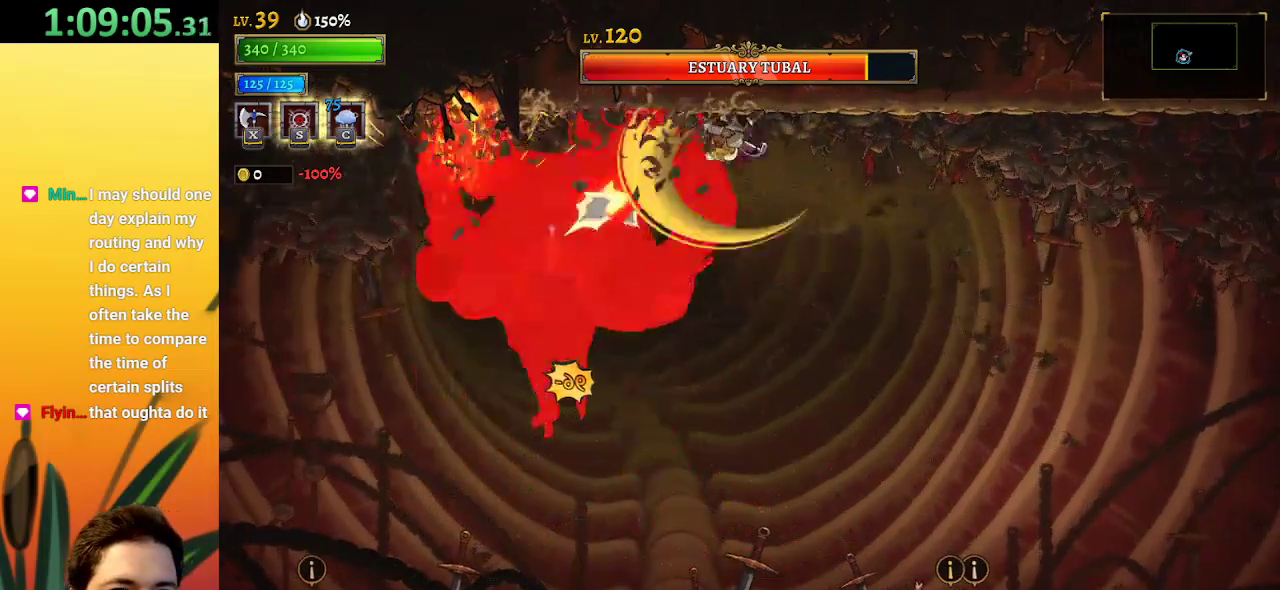
{"keys": [], "events": [[334, "x", "down"], [467, "x", "up"]]}
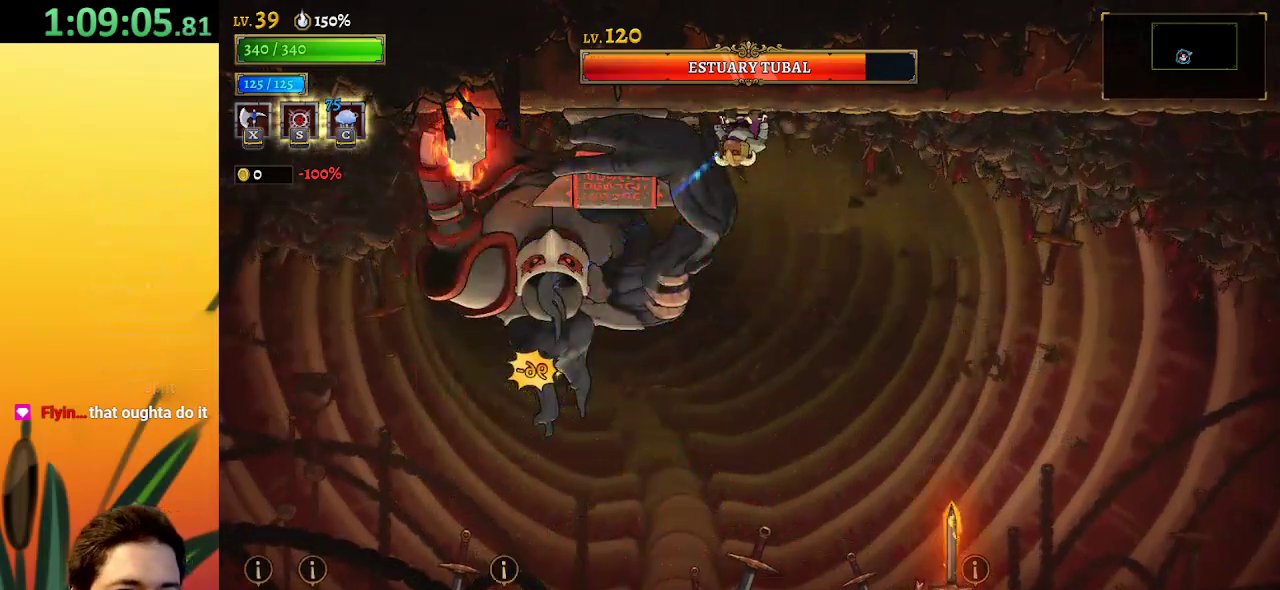
{"keys": [], "events": [[250, "x", "down"], [350, "x", "up"]]}
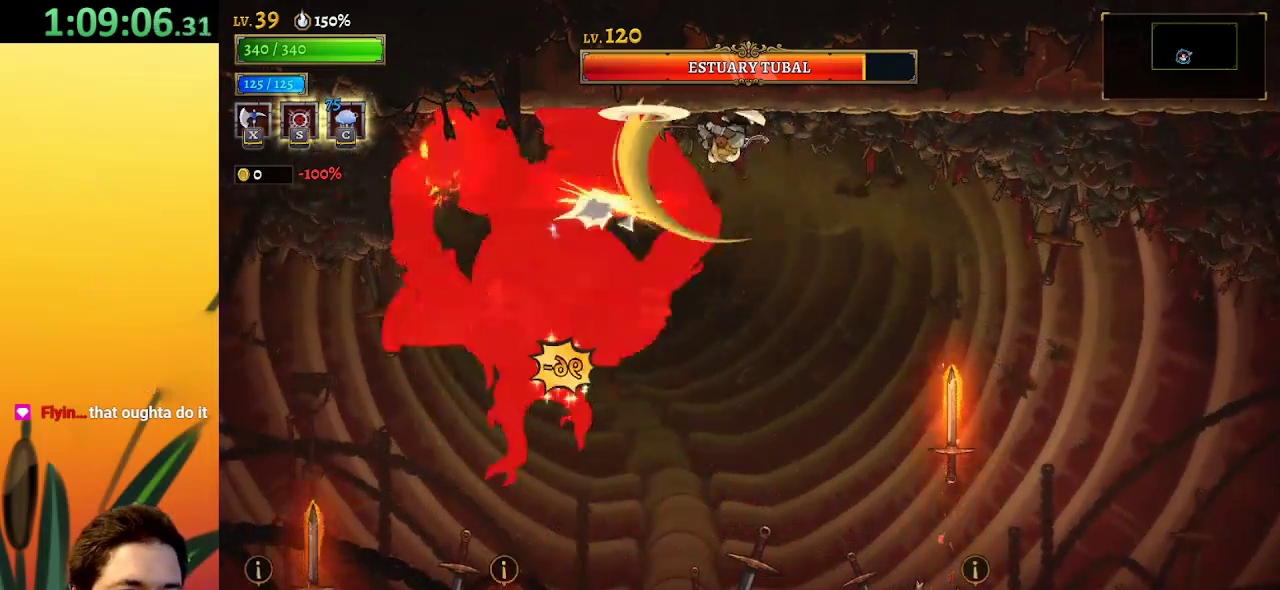
{"keys": [], "events": [[367, "x", "down"], [467, "x", "up"]]}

**WHAT TO DO**. All of the data above needs to be given again exactly. Leave out each image.

**SOLUTION FOR THIS TASK**.
{"keys": [], "events": [[334, "x", "down"], [467, "x", "up"]]}
{"keys": [], "events": [[250, "x", "down"], [350, "x", "up"]]}
{"keys": [], "events": [[367, "x", "down"], [467, "x", "up"]]}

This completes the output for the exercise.